Top of SUPPLIED RECORDS

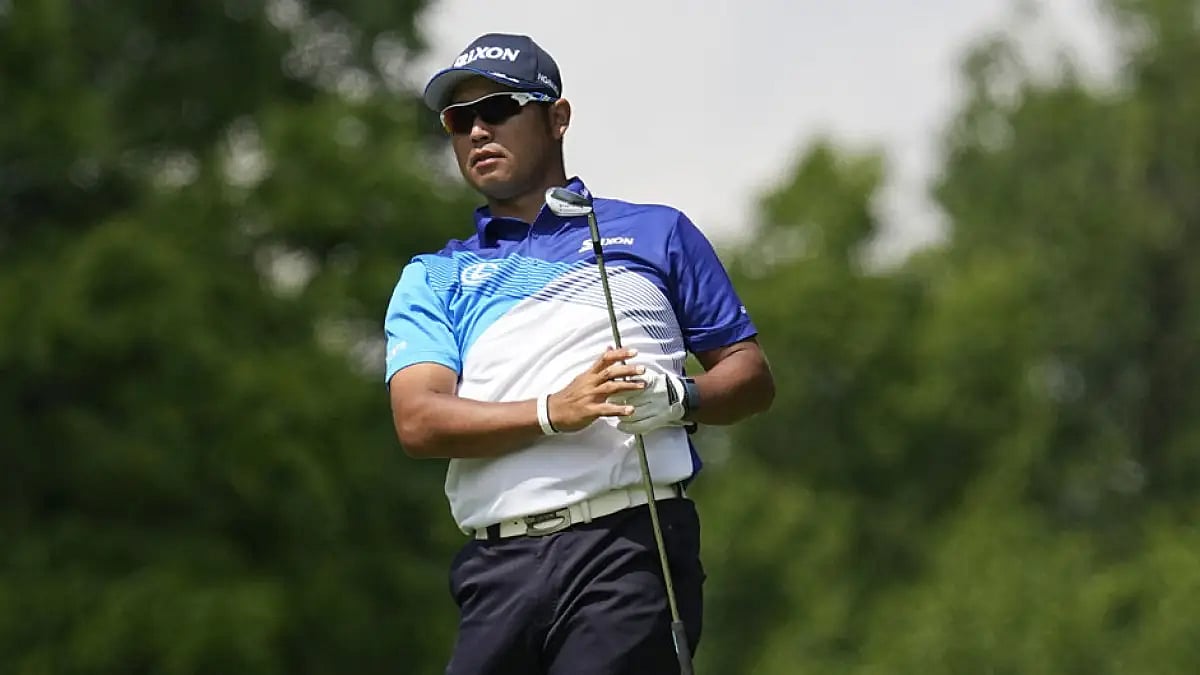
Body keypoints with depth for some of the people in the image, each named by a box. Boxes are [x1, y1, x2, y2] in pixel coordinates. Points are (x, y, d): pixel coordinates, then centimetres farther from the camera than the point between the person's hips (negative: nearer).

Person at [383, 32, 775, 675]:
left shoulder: (656, 233, 19)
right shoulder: (432, 278, 20)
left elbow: (751, 375, 17)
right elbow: (418, 421, 3)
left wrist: (679, 399, -6)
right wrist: (555, 411, -12)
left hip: (630, 545, -2)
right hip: (498, 567, 2)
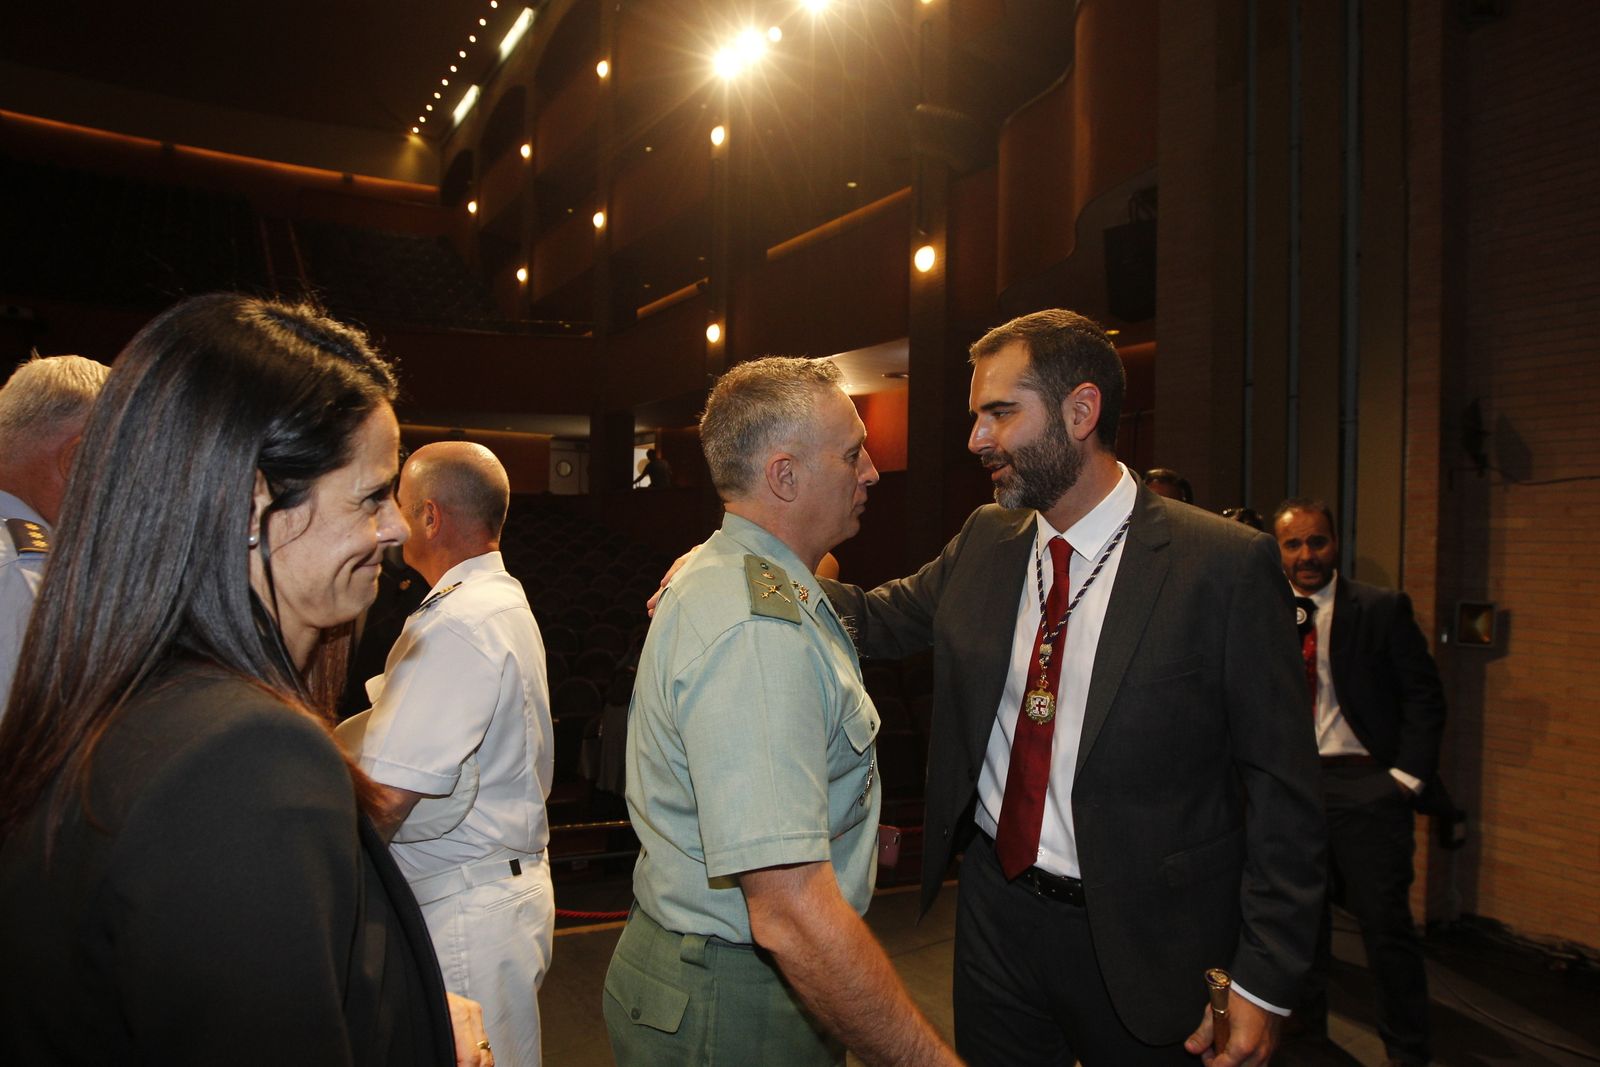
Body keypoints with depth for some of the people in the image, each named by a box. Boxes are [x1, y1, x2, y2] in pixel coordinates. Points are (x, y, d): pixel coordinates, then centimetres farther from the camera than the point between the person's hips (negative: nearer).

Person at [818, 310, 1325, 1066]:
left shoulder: (1225, 564, -15)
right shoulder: (984, 541, 1)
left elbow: (1279, 786, -12)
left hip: (1141, 941, -4)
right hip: (996, 910, 5)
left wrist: (1264, 982, -11)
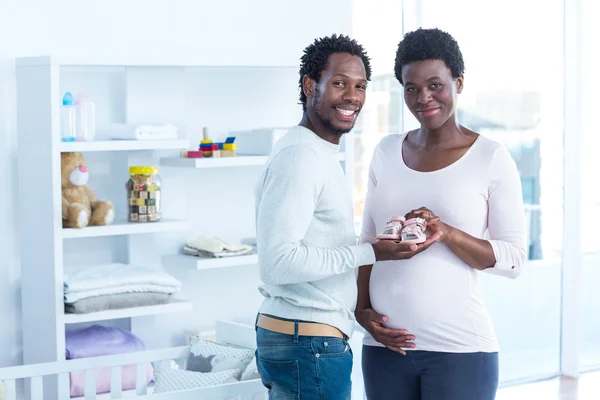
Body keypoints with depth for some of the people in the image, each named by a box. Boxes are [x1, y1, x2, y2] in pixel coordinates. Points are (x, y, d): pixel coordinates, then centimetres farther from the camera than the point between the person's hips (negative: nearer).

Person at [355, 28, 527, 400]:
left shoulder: (491, 157, -4)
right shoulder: (387, 151, 8)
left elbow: (514, 259, -5)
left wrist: (446, 233, -19)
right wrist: (362, 309, 1)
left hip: (458, 350, -3)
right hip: (385, 345, 4)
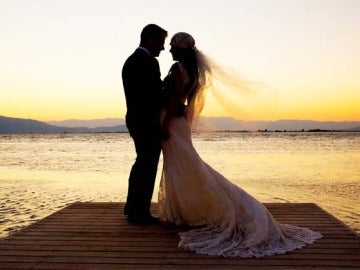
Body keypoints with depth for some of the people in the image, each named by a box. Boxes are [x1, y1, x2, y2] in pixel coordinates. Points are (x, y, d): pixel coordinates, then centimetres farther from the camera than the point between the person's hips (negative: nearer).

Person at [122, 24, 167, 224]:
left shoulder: (130, 60, 14)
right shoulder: (149, 62, -16)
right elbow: (156, 95, -22)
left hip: (134, 119, 10)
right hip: (148, 122, -10)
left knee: (142, 163, 21)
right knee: (148, 167, 1)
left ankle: (133, 207, 32)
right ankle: (139, 213, 10)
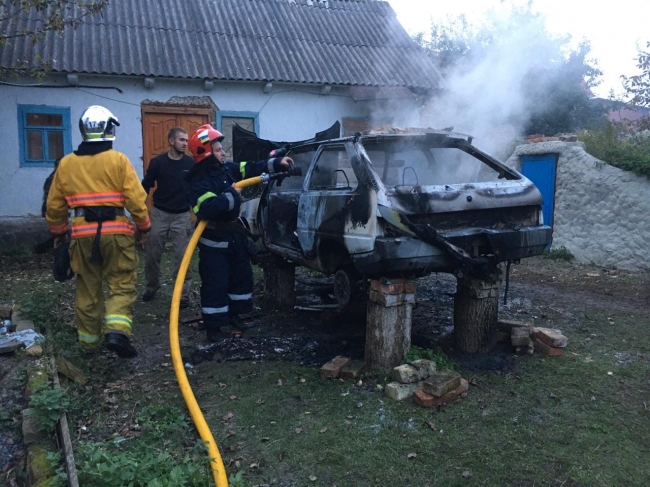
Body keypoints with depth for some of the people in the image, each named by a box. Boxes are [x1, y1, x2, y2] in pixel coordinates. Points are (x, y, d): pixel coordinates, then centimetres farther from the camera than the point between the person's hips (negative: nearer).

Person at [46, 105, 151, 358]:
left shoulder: (66, 163, 7)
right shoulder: (118, 160, -5)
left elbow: (54, 205, 13)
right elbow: (136, 198, -9)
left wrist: (58, 231, 26)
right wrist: (144, 226, 5)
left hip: (83, 234, 3)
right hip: (116, 232, -3)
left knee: (88, 289, 15)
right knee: (121, 285, 4)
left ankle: (89, 339, 26)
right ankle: (116, 331, -16)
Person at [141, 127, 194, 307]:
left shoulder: (191, 163, -3)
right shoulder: (158, 162, -4)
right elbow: (146, 187, 3)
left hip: (182, 215, 0)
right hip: (159, 213, 0)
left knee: (183, 256, -1)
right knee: (152, 255, 8)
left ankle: (183, 293, 8)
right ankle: (151, 287, 28)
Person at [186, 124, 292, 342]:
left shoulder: (226, 168, 3)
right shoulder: (199, 181, -21)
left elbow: (251, 168, 8)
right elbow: (208, 208, -36)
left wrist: (277, 163, -1)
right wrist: (232, 196, -28)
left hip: (234, 234, 9)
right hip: (214, 240, -9)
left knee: (242, 276, 18)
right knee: (216, 284, -4)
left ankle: (233, 314, 33)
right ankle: (213, 327, 8)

Bottom of SUPPLIED RECORDS

> TASK INSTRUCTIONS
Going by the entries above, repeat exactly the lines that start at the line with "right shoulder: (387, 151, 8)" and go on through the line with "right ankle: (151, 287, 28)". Pictures are not part of the copy.

> RESPONSE TO THE EXERCISE
right shoulder: (387, 151, 8)
left elbow: (514, 259, -5)
left wrist: (446, 233, -19)
right wrist: (362, 309, 1)
left hip: (458, 350, -3)
right hip: (385, 345, 4)
Body keypoints with depth for some of the people in the image, each named by a box. Boxes are [x1, y1, x2, y2] in pixel coordinates. Points are (x, y, d): pixel coordinates, then centimetres farther from the camera than the point between the person's hips (negative: nearer).

Person at [122, 24, 167, 224]:
left shoulder: (130, 60, 14)
right shoulder: (149, 62, -16)
right elbow: (156, 95, -22)
left hip: (134, 119, 10)
right hip: (148, 122, -10)
left knee: (142, 163, 21)
right knee: (148, 167, 1)
left ankle: (133, 207, 32)
right ankle: (139, 213, 10)
Body keypoints with depth for some of the people in the image, each named by a box. Boxes are [x1, y1, x2, y2] in pixel coordinates. Points are (x, y, d): pixel coordinates, then centimetres farther from the camera than the point between the person's hips (negative: nearer).

Person at [46, 105, 151, 358]:
left shoulder: (66, 163, 7)
right shoulder: (118, 160, -5)
left elbow: (54, 205, 13)
right elbow: (136, 198, -9)
left wrist: (58, 231, 26)
right wrist: (144, 226, 5)
left hip: (83, 234, 3)
right hip: (116, 232, -3)
left knee: (88, 289, 15)
right knee: (121, 285, 4)
left ankle: (89, 339, 26)
right ankle: (116, 331, -16)
Person at [141, 127, 194, 307]:
left shoulder: (191, 163, -3)
right shoulder: (158, 162, -4)
right elbow: (146, 187, 3)
left hip: (182, 215, 0)
right hip: (159, 213, 0)
left knee: (183, 256, -1)
right knee: (152, 255, 8)
left ankle: (183, 293, 8)
right ankle: (151, 287, 28)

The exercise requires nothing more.